Data for processing:
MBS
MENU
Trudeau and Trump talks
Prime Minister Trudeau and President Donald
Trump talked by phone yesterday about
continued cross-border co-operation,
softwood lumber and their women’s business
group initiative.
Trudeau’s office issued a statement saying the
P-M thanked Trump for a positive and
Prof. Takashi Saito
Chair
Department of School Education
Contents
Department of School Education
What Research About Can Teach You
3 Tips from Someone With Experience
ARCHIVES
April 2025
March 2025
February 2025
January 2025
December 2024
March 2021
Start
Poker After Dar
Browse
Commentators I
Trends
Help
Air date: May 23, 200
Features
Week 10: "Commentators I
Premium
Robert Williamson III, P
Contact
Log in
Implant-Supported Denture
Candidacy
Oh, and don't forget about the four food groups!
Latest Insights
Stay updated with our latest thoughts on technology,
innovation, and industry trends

...

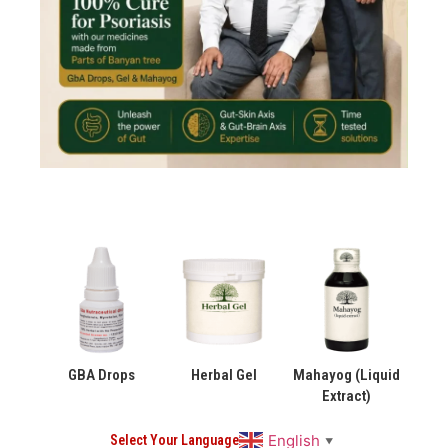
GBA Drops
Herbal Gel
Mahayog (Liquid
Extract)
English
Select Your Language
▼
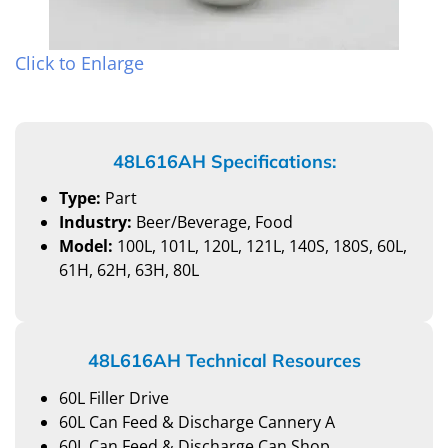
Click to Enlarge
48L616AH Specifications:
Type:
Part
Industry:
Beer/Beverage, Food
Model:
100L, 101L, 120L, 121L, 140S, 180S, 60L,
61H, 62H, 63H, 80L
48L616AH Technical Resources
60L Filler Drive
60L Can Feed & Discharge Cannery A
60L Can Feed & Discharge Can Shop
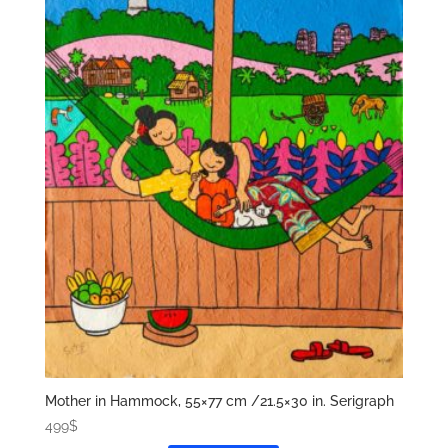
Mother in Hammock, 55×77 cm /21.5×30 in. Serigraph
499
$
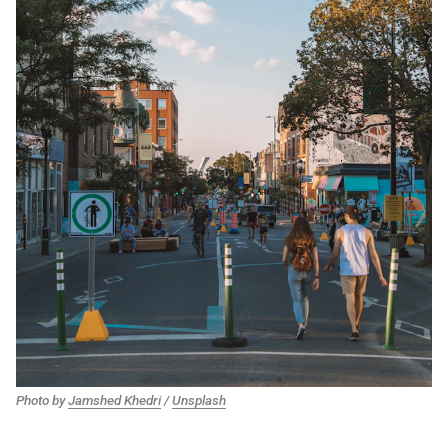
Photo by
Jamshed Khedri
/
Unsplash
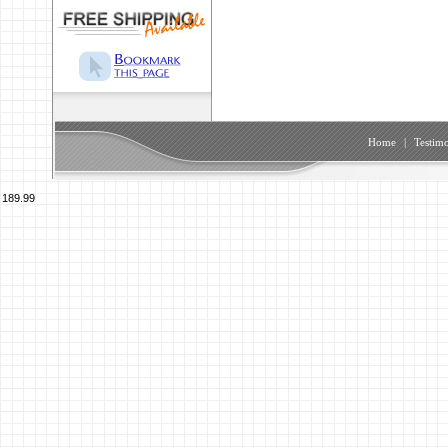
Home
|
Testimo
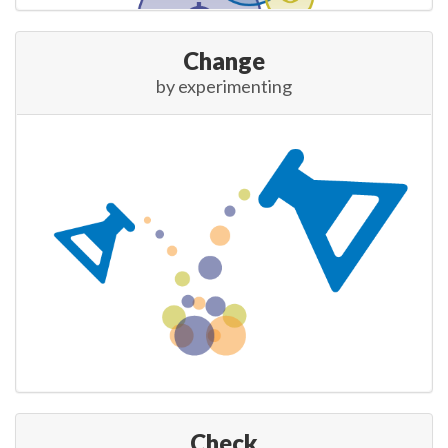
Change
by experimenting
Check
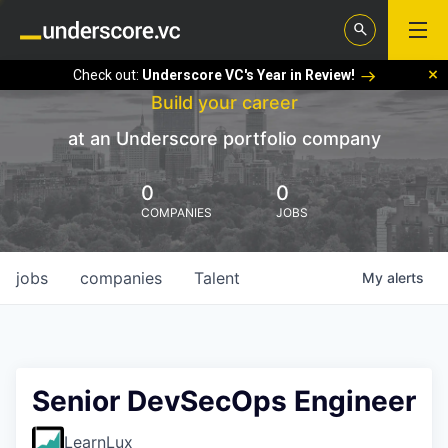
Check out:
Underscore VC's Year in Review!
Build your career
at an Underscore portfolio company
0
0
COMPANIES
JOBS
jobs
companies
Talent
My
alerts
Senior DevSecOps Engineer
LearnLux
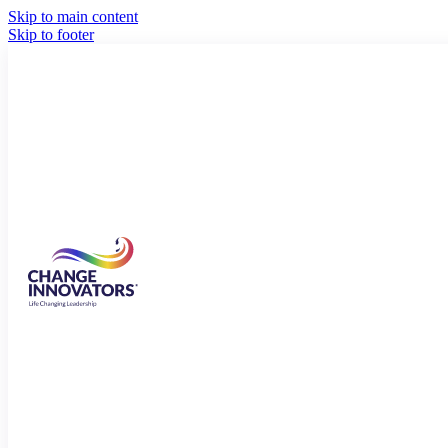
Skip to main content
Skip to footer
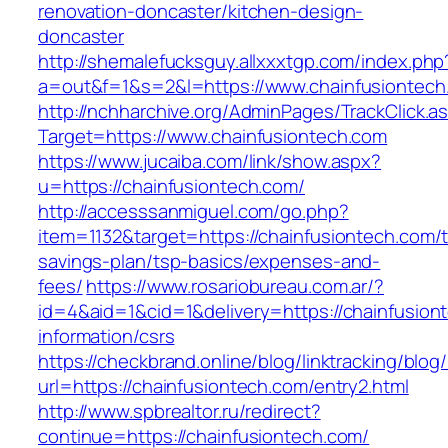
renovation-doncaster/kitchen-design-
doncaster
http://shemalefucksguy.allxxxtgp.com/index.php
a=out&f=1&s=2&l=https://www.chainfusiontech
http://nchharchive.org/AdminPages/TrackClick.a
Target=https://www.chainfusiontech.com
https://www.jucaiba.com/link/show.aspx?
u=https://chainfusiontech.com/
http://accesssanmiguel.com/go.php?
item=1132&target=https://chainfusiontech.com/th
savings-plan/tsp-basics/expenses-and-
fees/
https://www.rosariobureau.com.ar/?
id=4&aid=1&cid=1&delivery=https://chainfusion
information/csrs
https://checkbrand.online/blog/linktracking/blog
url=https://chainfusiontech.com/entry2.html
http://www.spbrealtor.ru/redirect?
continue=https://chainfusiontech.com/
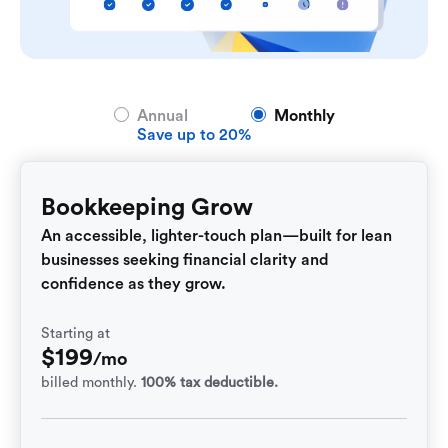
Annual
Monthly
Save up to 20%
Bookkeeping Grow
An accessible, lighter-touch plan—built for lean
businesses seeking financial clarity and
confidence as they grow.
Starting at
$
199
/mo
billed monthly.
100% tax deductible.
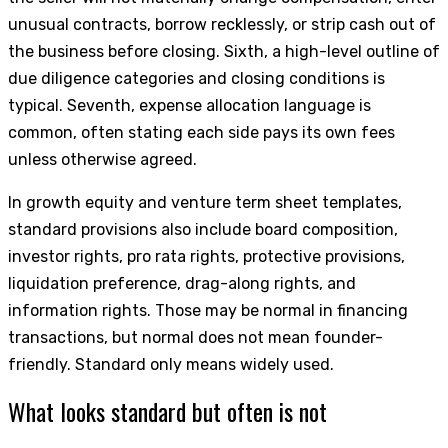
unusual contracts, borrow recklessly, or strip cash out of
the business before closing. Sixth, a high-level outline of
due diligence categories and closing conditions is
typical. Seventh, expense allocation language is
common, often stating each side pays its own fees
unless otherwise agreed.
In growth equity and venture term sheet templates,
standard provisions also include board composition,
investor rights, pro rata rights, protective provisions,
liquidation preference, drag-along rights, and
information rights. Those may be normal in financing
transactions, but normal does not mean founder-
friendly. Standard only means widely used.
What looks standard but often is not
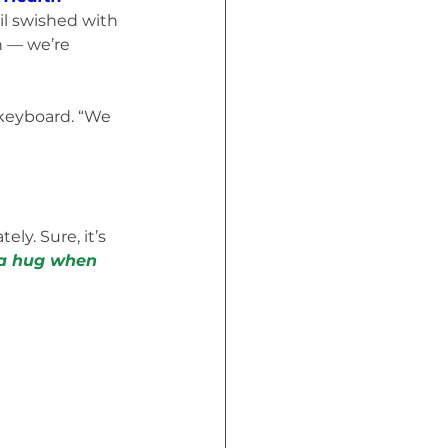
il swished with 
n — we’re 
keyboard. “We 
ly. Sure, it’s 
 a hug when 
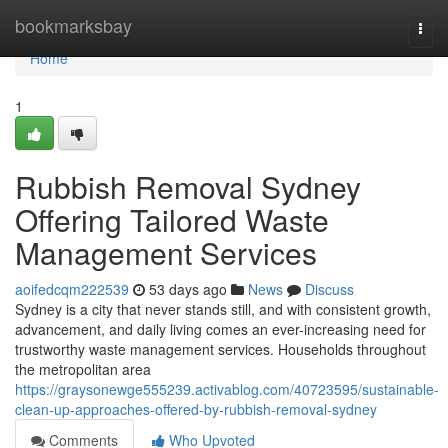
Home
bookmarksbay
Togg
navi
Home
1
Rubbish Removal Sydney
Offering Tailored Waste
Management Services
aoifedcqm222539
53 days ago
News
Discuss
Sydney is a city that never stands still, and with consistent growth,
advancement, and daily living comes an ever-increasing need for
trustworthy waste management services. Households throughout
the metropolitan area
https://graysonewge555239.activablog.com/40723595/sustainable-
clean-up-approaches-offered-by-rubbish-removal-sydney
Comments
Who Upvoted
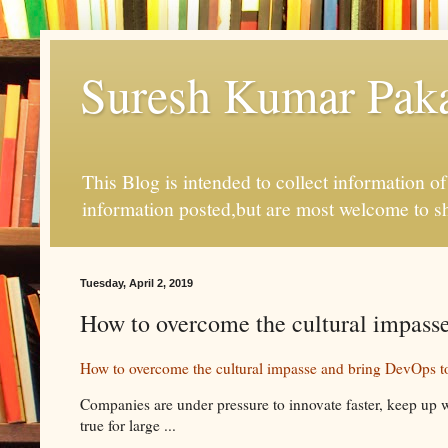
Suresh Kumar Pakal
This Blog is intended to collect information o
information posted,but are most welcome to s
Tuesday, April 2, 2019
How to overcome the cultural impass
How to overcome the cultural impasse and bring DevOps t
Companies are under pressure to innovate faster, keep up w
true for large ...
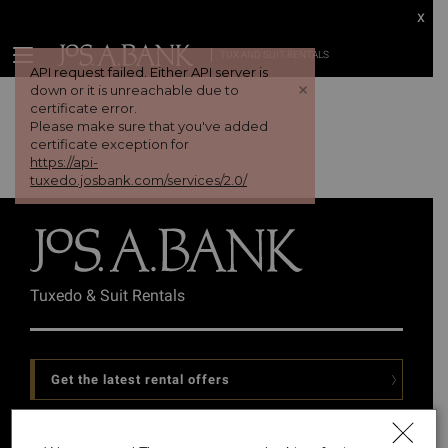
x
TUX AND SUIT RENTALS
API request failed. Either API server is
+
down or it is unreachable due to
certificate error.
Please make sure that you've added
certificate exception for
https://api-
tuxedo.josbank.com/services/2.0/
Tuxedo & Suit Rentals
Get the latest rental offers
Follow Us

==

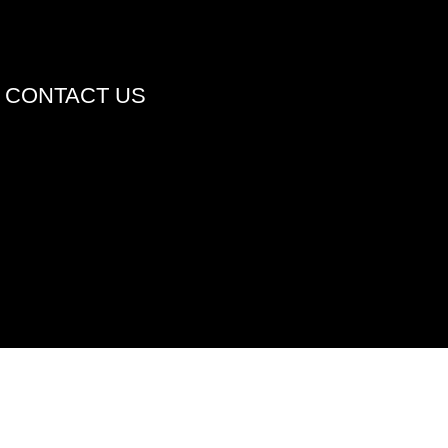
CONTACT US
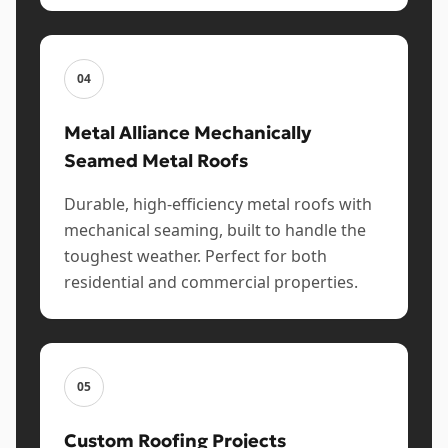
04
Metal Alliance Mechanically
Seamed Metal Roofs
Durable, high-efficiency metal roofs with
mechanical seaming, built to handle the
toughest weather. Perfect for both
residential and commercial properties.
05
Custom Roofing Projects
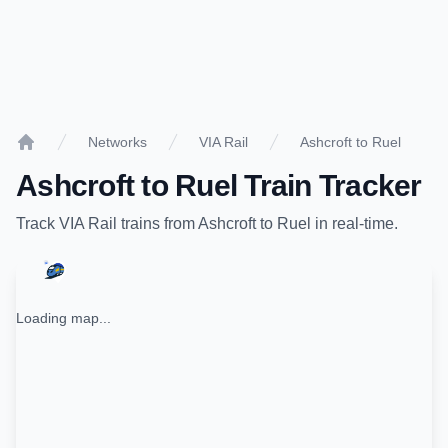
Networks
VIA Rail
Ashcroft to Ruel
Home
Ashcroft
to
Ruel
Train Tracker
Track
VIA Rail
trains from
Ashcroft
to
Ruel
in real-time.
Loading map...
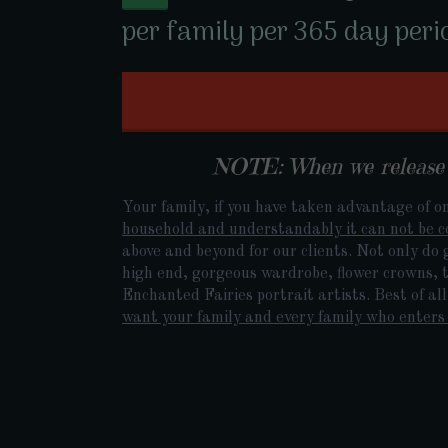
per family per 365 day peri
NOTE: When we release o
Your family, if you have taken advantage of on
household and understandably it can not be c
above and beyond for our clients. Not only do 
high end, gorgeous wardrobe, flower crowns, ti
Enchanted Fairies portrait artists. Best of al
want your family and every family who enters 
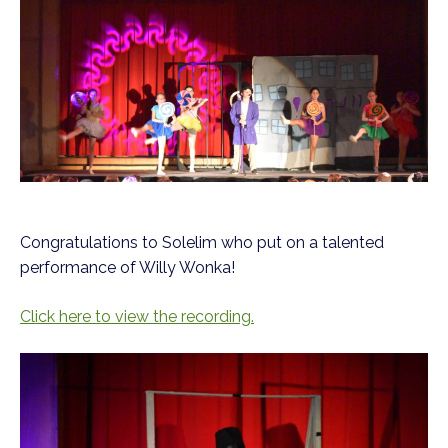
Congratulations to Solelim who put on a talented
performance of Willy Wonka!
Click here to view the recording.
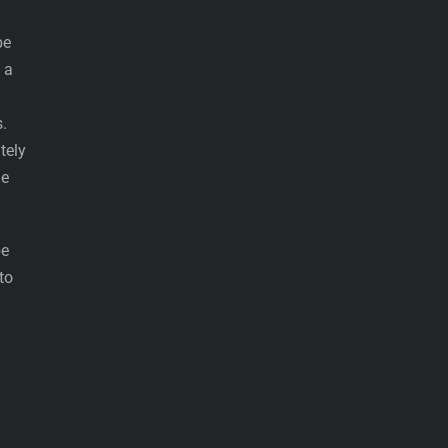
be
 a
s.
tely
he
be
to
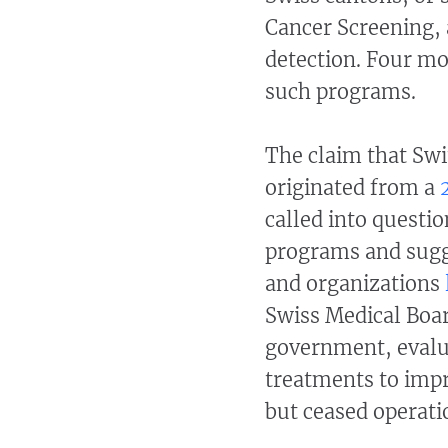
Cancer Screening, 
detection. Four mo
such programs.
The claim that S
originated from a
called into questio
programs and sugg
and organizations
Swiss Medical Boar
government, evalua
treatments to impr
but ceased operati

Task goal: Copy out word for word the part of the entries that opens with the line containing "Suresh Kumar Pakal" and closes with the line containing "true for large ...", both included.

Answer for this exercise:
Suresh Kumar Pakal
This Blog is intended to collect information o
information posted,but are most welcome to s
Tuesday, April 2, 2019
How to overcome the cultural impass
How to overcome the cultural impasse and bring DevOps t
Companies are under pressure to innovate faster, keep up w
true for large ...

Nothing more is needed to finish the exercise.